• Problem requirements: With the line containing "indentation and colorization" as the final line, restate exactly every line of the data below from the first one onward, and copy no pictures.

• Material for the task:
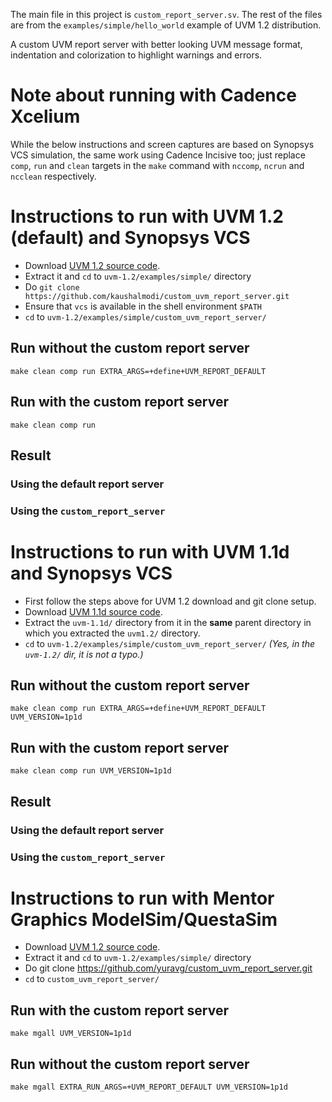 #+startup: inlineimages

The main file in this project is ~custom_report_server.sv~. The rest
of the files are from the ~examples/simple/hello_world~ example of UVM
1.2 distribution.

A custom UVM report server with better looking UVM message format,
indentation and colorization to highlight warnings and errors.

* Note about running with Cadence Xcelium
While the below instructions and screen captures are based on Synopsys
VCS simulation, the same work using Cadence Incisive too; just replace
~comp~, ~run~ and ~clean~ targets in the ~make~ command with ~nccomp~,
~ncrun~ and ~ncclean~ respectively.

* Instructions to run with UVM 1.2 (default) and Synopsys VCS
- Download [[http://accellera.org/images/downloads/standards/uvm/uvm-1.2.tar.gz][UVM 1.2 source code]].
- Extract it and ~cd~ to ~uvm-1.2/examples/simple/~ directory
- Do ~git clone https://github.com/kaushalmodi/custom_uvm_report_server.git~
- Ensure that ~vcs~ is available in the shell environment ~$PATH~
- ~cd~ to ~uvm-1.2/examples/simple/custom_uvm_report_server/~
** Run without the custom report server
#+begin_example
make clean comp run EXTRA_ARGS=+define+UVM_REPORT_DEFAULT
#+end_example
** Run *with* the custom report server
#+begin_example
make clean comp run
#+end_example
** Result
*** Using the default report server
[[file:img/compare_1p2_default.png]]
*** Using the ~custom_report_server~
[[file:img/compare_1p2_custom.png]]


* Instructions to run with UVM 1.1d and Synopsys VCS
- First follow the steps above for UVM 1.2 download and git clone setup.
- Download [[http://accellera.org/images/downloads/standards/uvm/uvm-1.1d.tar.gz][UVM 1.1d source code]].
- Extract the ~uvm-1.1d/~ directory from it in the *same* parent
  directory in which you extracted the ~uvm1.2/~ directory.
- ~cd~ to ~uvm-1.2/examples/simple/custom_uvm_report_server/~ /(Yes,
  in the ~uvm-1.2/~ dir, it is not a typo.)/
** Run without the custom report server
#+begin_example
make clean comp run EXTRA_ARGS=+define+UVM_REPORT_DEFAULT UVM_VERSION=1p1d
#+end_example
** Run *with* the custom report server
#+begin_example
make clean comp run UVM_VERSION=1p1d
#+end_example
** Result
*** Using the default report server
[[file:img/compare_1p1d_default.png]]
*** Using the ~custom_report_server~
[[file:img/compare_1p1d_custom.png]]

* Instructions to run with Mentor Graphics ModelSim/QuestaSim
- Download [[http://accellera.org/images/downloads/standards/uvm/uvm-1.2.tar.gz][UVM 1.2 source code]].
- Extract it and ~cd~ to ~uvm-1.2/examples/simple/~ directory
- Do git clone https://github.com/yuravg/custom_uvm_report_server.git
- ~cd~ to ~custom_uvm_report_server/~

** Run *with* the custom report server
#+begin_example
make mgall UVM_VERSION=1p1d
#+end_example

** Run without the custom report server
#+begin_example
make mgall EXTRA_RUN_ARGS=+UVM_REPORT_DEFAULT UVM_VERSION=1p1d
#+end_example

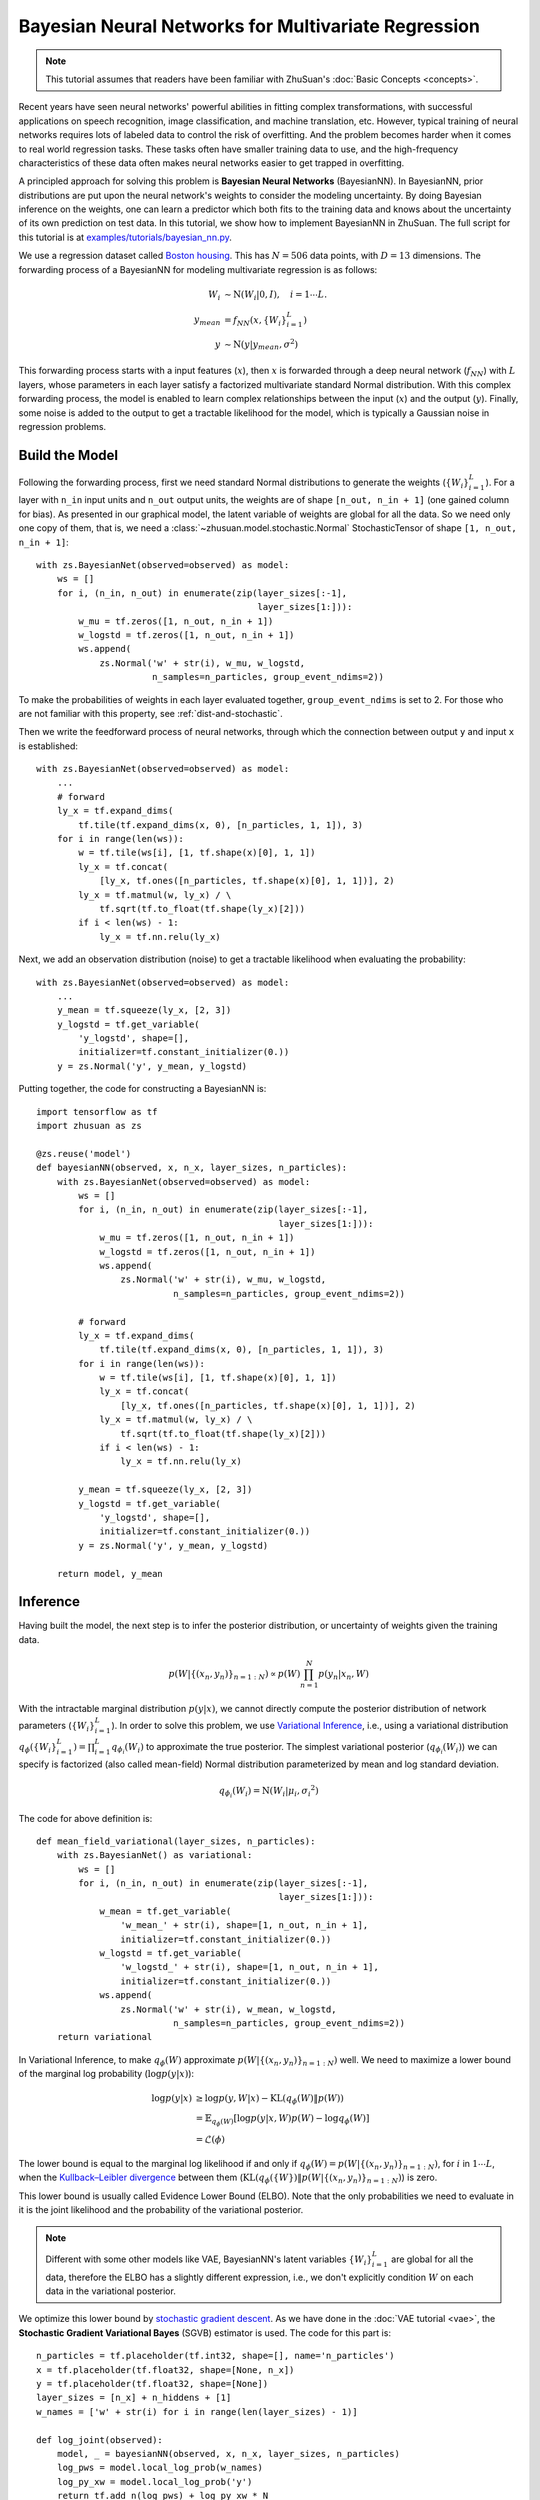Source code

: Bayesian Neural Networks for Multivariate Regression
====================================================

.. note::

    This tutorial assumes that readers have been familiar with ZhuSuan's
    :doc:`Basic Concepts <concepts>`.

Recent years have seen neural networks' powerful abilities in fitting complex
transformations, with successful applications on speech recognition, image
classification, and machine translation, etc. However, typical training of
neural networks requires lots of labeled data to control the risk of
overfitting. And the problem becomes harder when it comes to real world
regression tasks. These tasks often have smaller training data to use,
and the high-frequency characteristics of these data often makes neural
networks easier to get trapped in overfitting.

A principled approach for solving this problem is **Bayesian Neural Networks**
(BayesianNN). In BayesianNN, prior distributions are put upon the neural
network's weights to consider the modeling uncertainty. By doing Bayesian
inference on the weights, one can learn a predictor which both fits to the
training data and knows about the uncertainty of its own prediction on test
data. In this tutorial, we show how to implement BayesianNN in ZhuSuan.
The full script for this tutorial is at
`examples/tutorials/bayesian_nn.py <https://github.com/thjashin/ZhuSuan/blob/develop/examples/tutorials/bayesian_nn.py>`_.

We use a regression dataset called
`Boston housing <https://archive.ics.uci.edu/ml/datasets/Housing>`_. This has
:math:`N = 506` data points, with :math:`D = 13` dimensions.
The forwarding process of a BayesianNN for modeling multivariate regression is
as follows:

.. math::

    W_i &\sim \mathrm{N}(W_i|0, I),\quad i=1\cdots L. \\
    y_{mean} &= f_{NN}(x, \{W_i\}_{i=1}^L) \\
    y &\sim \mathrm{N}(y|y_{mean}, \sigma^2)

This forwarding process starts with a input features (:math:`x`), then
:math:`x` is forwarded through a deep neural network (:math:`f_{NN}`)
with :math:`L` layers, whose parameters in each layer satisfy a factorized
multivariate standard Normal distribution. With this complex forwarding
process, the model is enabled to learn complex relationships between the
input (:math:`x`) and the output (:math:`y`). Finally, some noise is added to
the output to get a tractable likelihood for the model, which is typically
a Gaussian noise in regression problems.

Build the Model
---------------

Following the forwarding process, first we need standard Normal
distributions to generate the weights (:math:`\{W_i\}_{i=1}^L`).
For a layer with ``n_in`` input units and ``n_out`` output units, the weights
are of shape ``[n_out, n_in + 1]`` (one gained column for bias).
As presented in our graphical model, the latent variable of weights are global
for all the data. So we need only one copy of them, that is, we need a
:class:`~zhusuan.model.stochastic.Normal` StochasticTensor of shape
``[1, n_out, n_in + 1]``::

    with zs.BayesianNet(observed=observed) as model:
        ws = []
        for i, (n_in, n_out) in enumerate(zip(layer_sizes[:-1],
                                              layer_sizes[1:])):
            w_mu = tf.zeros([1, n_out, n_in + 1])
            w_logstd = tf.zeros([1, n_out, n_in + 1])
            ws.append(
                zs.Normal('w' + str(i), w_mu, w_logstd,
                          n_samples=n_particles, group_event_ndims=2))

To make the probabilities of weights in each layer evaluated together,
``group_event_ndims`` is set to 2. For those who are not familiar with this
property, see :ref:`dist-and-stochastic`.

Then we write the feedforward process of neural networks, through which the
connection between output ``y`` and input ``x`` is established::

    with zs.BayesianNet(observed=observed) as model:
        ...
        # forward
        ly_x = tf.expand_dims(
            tf.tile(tf.expand_dims(x, 0), [n_particles, 1, 1]), 3)
        for i in range(len(ws)):
            w = tf.tile(ws[i], [1, tf.shape(x)[0], 1, 1])
            ly_x = tf.concat(
                [ly_x, tf.ones([n_particles, tf.shape(x)[0], 1, 1])], 2)
            ly_x = tf.matmul(w, ly_x) / \
                tf.sqrt(tf.to_float(tf.shape(ly_x)[2]))
            if i < len(ws) - 1:
                ly_x = tf.nn.relu(ly_x)

Next, we add an observation distribution (noise) to get a tractable
likelihood when evaluating the probability::

    with zs.BayesianNet(observed=observed) as model:
        ...
        y_mean = tf.squeeze(ly_x, [2, 3])
        y_logstd = tf.get_variable(
            'y_logstd', shape=[],
            initializer=tf.constant_initializer(0.))
        y = zs.Normal('y', y_mean, y_logstd)

Putting together, the code for constructing a BayesianNN is::

    import tensorflow as tf
    import zhusuan as zs

    @zs.reuse('model')
    def bayesianNN(observed, x, n_x, layer_sizes, n_particles):
        with zs.BayesianNet(observed=observed) as model:
            ws = []
            for i, (n_in, n_out) in enumerate(zip(layer_sizes[:-1],
                                                  layer_sizes[1:])):
                w_mu = tf.zeros([1, n_out, n_in + 1])
                w_logstd = tf.zeros([1, n_out, n_in + 1])
                ws.append(
                    zs.Normal('w' + str(i), w_mu, w_logstd,
                              n_samples=n_particles, group_event_ndims=2))

            # forward
            ly_x = tf.expand_dims(
                tf.tile(tf.expand_dims(x, 0), [n_particles, 1, 1]), 3)
            for i in range(len(ws)):
                w = tf.tile(ws[i], [1, tf.shape(x)[0], 1, 1])
                ly_x = tf.concat(
                    [ly_x, tf.ones([n_particles, tf.shape(x)[0], 1, 1])], 2)
                ly_x = tf.matmul(w, ly_x) / \
                    tf.sqrt(tf.to_float(tf.shape(ly_x)[2]))
                if i < len(ws) - 1:
                    ly_x = tf.nn.relu(ly_x)

            y_mean = tf.squeeze(ly_x, [2, 3])
            y_logstd = tf.get_variable(
                'y_logstd', shape=[],
                initializer=tf.constant_initializer(0.))
            y = zs.Normal('y', y_mean, y_logstd)

        return model, y_mean

Inference
---------

Having built the model, the next step is to infer the posterior distribution,
or uncertainty of weights given the training data.

.. math::

    p(W|\{(x_n, y_n)\}_{n=1:N}) \propto p(W)\prod_{n=1}^N p(y_n|x_n, W)

With the intractable marginal distribution :math:`p(y|x)`, we cannot directly
compute the posterior distribution of network parameters
(:math:`\{W_i\}_{i=1}^L`). In order to solve this problem, we use
`Variational Inference <https://en.wikipedia.org/wiki/Variational_Bayesian_methods>`_,
i.e., using a variational distribution
:math:`q_{\phi}(\{W_i\}_{i=1}^L)=\prod_{i=1}^L{q_{\phi_i}(W_i)}` to
approximate the true posterior.
The simplest variational posterior (:math:`q_{\phi_i}(W_i)`) we can specify
is factorized (also called mean-field) Normal distribution parameterized
by mean and log standard deviation.

.. math::

    q_{\phi_i}(W_i) = \mathrm{N}(W_i|\mu_i, {\sigma_i}^2)

The code for above definition is::

    def mean_field_variational(layer_sizes, n_particles):
        with zs.BayesianNet() as variational:
            ws = []
            for i, (n_in, n_out) in enumerate(zip(layer_sizes[:-1],
                                                  layer_sizes[1:])):
                w_mean = tf.get_variable(
                    'w_mean_' + str(i), shape=[1, n_out, n_in + 1],
                    initializer=tf.constant_initializer(0.))
                w_logstd = tf.get_variable(
                    'w_logstd_' + str(i), shape=[1, n_out, n_in + 1],
                    initializer=tf.constant_initializer(0.))
                ws.append(
                    zs.Normal('w' + str(i), w_mean, w_logstd,
                              n_samples=n_particles, group_event_ndims=2))
        return variational

In Variational Inference, to make :math:`q_{\phi}(W)` approximate
:math:`p(W|\{(x_n, y_n)\}_{n=1:N})` well.
We need to maximize a lower bound of the marginal log probability
(:math:`\log p(y|x)`):

.. math::

    \log p(y|x) &\geq \log p(y, W|x) - \mathrm{KL}(q_{\phi}(W)\|p(W)) \\
    &= \mathbb{E}_{q_{\phi}(W)} \left[\log p(y|x, W)p(W) - \log q_{\phi}(W)\right] \\
    &= \mathcal{L}(\phi)

The lower bound is equal to the marginal log
likelihood if and only if :math:`q_{\phi}(W) = p(W|\{(x_n, y_n)\}_{n=1:N})`,
for :math:`i` in :math:`1\cdots L`, when the
`Kullback–Leibler divergence <https://en.wikipedia.org/wiki/Kullback%E2%80%93Leibler_divergence>`_
between them (:math:`\mathrm{KL}(q_{\phi}(\{W\})\|p(W|\{(x_n, y_n)\}_{n=1:N})`)
is zero.

This lower bound is usually called Evidence Lower Bound (ELBO). Note that the
only probabilities we need to evaluate in it is the joint likelihood and
the probability of the variational posterior.

.. Note::

    Different with some other models like VAE, BayesianNN's latent variables
    :math:`\{W_i\}_{i=1}^L` are global for all the data, therefore the ELBO
    has a slightly different expression, i.e., we don't explicitly condition
    :math:`W` on each data in the variational posterior.

.. TODO: talk about data subsampling

We optimize this lower bound by
`stochastic gradient descent <https://en.wikipedia.org/wiki/Stochastic_gradient_descent>`_.
As we have done in the :doc:`VAE tutorial <vae>`,
the **Stochastic Gradient Variational Bayes** (SGVB) estimator is used.
The code for this part is::

    n_particles = tf.placeholder(tf.int32, shape=[], name='n_particles')
    x = tf.placeholder(tf.float32, shape=[None, n_x])
    y = tf.placeholder(tf.float32, shape=[None])
    layer_sizes = [n_x] + n_hiddens + [1]
    w_names = ['w' + str(i) for i in range(len(layer_sizes) - 1)]

    def log_joint(observed):
        model, _ = bayesianNN(observed, x, n_x, layer_sizes, n_particles)
        log_pws = model.local_log_prob(w_names)
        log_py_xw = model.local_log_prob('y')
        return tf.add_n(log_pws) + log_py_xw * N

    variational = mean_field_variational(layer_sizes, n_particles)
    qw_outputs = variational.query(w_names, outputs=True,
                                   local_log_prob=True)
    latent = dict(zip(w_names, qw_outputs))
    y_obs = tf.tile(tf.expand_dims(y, 0), [n_particles, 1])
    lower_bound = tf.reduce_mean(
        zs.sgvb(log_joint, {'y': y_obs}, latent, axis=0))

    optimizer = tf.train.AdamOptimizer(learning_rate=0.01)
    grads = optimizer.compute_gradients(-lower_bound)
    infer = optimizer.apply_gradients(grads)

Evaluation
----------

What we've done above is to define the model and infer the parameters. The
main purpose of doing this is to predict about new data. The probability
distribution of new data (:math:`y`) given its input feature (:math:`x`)
and our training data (:math:`D`) is

.. math::

    p(y|x, D) = \int_W p(y|x, W)p(W|D)

Because we have learned the approximation of :math:`p(W|D)` by the variational
posterior :math:`q(W)`, we can substitute it into the equation

.. math::

    p(y|x, D) \simeq \int_W p(y|x, W)q(W)

Although the above integral is still intractable, Monte Carlo estimation
can be used to get an unbiased estimate of it by sampling from the variational
posterior

.. math::

    p(y|x, D) \simeq \frac{1}{M}\sum_{i=1}^M p(y|x, W^i)\quad W^i \sim q(W)

We can choose the mean of this predictive distribution to be our prediction
on new data

.. math::

    y^{pred} = \mathbb{E}_{p(y|x, D)} y \simeq \frac{1}{M}\sum_{i=1}^M \mathbb{E}_{p(y|x, W^i)}y\quad W^i \sim q(W)

First we need to pass the data placeholder and sampled latent parameters to the
BayesianNN model ::

    # prediction: rmse & log likelihood
    observed = dict((w_name, latent[w_name][0]) for w_name in w_names)
    observed.update({'y': y_obs})
    model, y_mean = bayesianNN(observed, x, n_x, layer_sizes, n_particles)

The predictive mean is given by ``y_mean``.
To see how this performs, we would like to compute some quantitative
measurements including
`Root Mean Squared Error (RMSE) <https://en.wikipedia.org/wiki/Root-mean-square_deviation>`_
and `log likelihood <https://en.wikipedia.org/wiki/Likelihood_function#Log-likelihood>`_.

RMSE is defined as the square root of the predictive mean square error,
smaller RMSE means better predictive accuracy:

.. math::
    RMSE = \sqrt{\frac{1}{N}\sum_{n=1}^N(y_n^{pred}-y_n^{target})^2}

Log likelihood (LL) is defined as the natural logarithm of the likelihood
function, larger LL means that the learned model fits the test data better:

.. math::

    LL &= \log p(y|x, D) \\
       &\simeq \log \int_W p(y|x, W)q(W) \\

This can also be computed by Monte Carlo estimation

.. math::

    LL \simeq \log \frac{1}{M}\sum_{i=1}^M p(y|x, W^i)\quad W^i\sim q(W)

To be noted, as we usually standardized the data to make
them have unit variance at beginning (check the full script
`examples/tutorials/bayesian_nn.py <https://github.com/thjashin/ZhuSuan/blob/develop/examples/tutorials/bayesian_nn.py>`_),
we need to count its effect in our evaluation formulas. RMSE is proportional
to the amplitude, therefore the final RMSE should be multiplied with
the standard deviation. For log likelihood, it needs to be subtracted by a
log term. All together, the code for evaluation is::

    # prediction: rmse & log likelihood
    observed = dict((w_name, latent[w_name][0]) for w_name in w_names)
    observed.update({'y': y_obs})
    model, y_mean = bayesianNN(observed, x, n_x, layer_sizes, n_particles)
    y_pred = tf.reduce_mean(y_mean, 0)
    rmse = tf.sqrt(tf.reduce_mean((y_pred - y) ** 2)) * std_y_train
    log_py_xw = model.local_log_prob('y')
    log_likelihood = tf.reduce_mean(zs.log_mean_exp(log_py_xw, 0)) - \
        tf.log(std_y_train)

Run Gradient Descent
--------------------

Again, everything is good before a run. Now add the following codes to
run the training loop and see how Bayesian Neural Networks performs::

    # Define training/evaluation parameters
    lb_samples = 10
    ll_samples = 5000
    epoches = 500
    batch_size = 10
    iters = int(np.floor(x_train.shape[0] / float(batch_size)))
    test_freq = 10

    # Run the inference
    with tf.Session() as sess:
        sess.run(tf.global_variables_initializer())
        for epoch in range(1, epoches + 1):
            lbs = []
            for t in range(iters):
                x_batch = x_train[t * batch_size:(t + 1) * batch_size]
                y_batch = y_train[t * batch_size:(t + 1) * batch_size]
                _, lb = sess.run(
                    [infer, lower_bound],
                    feed_dict={n_particles: lb_samples,
                               x: x_batch, y: y_batch})
                lbs.append(lb)
            print('Epoch {}: Lower bound = {}'.format(epoch, np.mean(lbs)))

            if epoch % test_freq == 0:
                test_lb, test_rmse, test_ll = sess.run(
                    [lower_bound, rmse, log_likelihood],
                    feed_dict={n_particles: ll_samples,
                               x: x_test, y: y_test})
                print('>> TEST')
                print('>> lower bound = {}, rmse = {}, log_likelihood = {}'
                      .format(test_lb, test_rmse, test_ll))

• Solution to the exercise:
 #+startup: inlineimages

The main file in this project is ~custom_report_server.sv~. The rest
of the files are from the ~examples/simple/hello_world~ example of UVM
1.2 distribution.

A custom UVM report server with better looking UVM message format,
indentation and colorization to highlight warnings and errors.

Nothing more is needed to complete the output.